(PROBLEM DETAILS) Reproduce the text of the following entries line for line, without any changes, and leave out the pictures.
━━━━━━━━━━━━━━━━━━━━━━━━━━━━━━
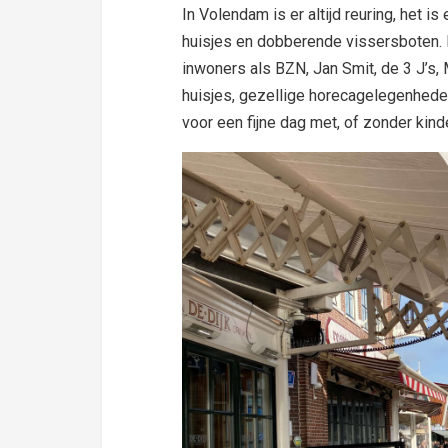
In Volendam is er altijd reuring, het is
huisjes en dobberende vissersboten.
inwoners als BZN, Jan Smit, de 3 J’s
huisjes, gezellige horecagelegenheden
voor een fijne dag met, of zonder kinde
━━━━━━━━━━━━━━━━━━━━━━━━━━━━━━
(RESPONSE TO THIS TASK)
In Volendam is er altijd reuring, het is
huisjes en dobberende vissersboten.
inwoners als BZN, Jan Smit, de 3 J’s
huisjes, gezellige horecagelegenheden
voor een fijne dag met, of zonder kinde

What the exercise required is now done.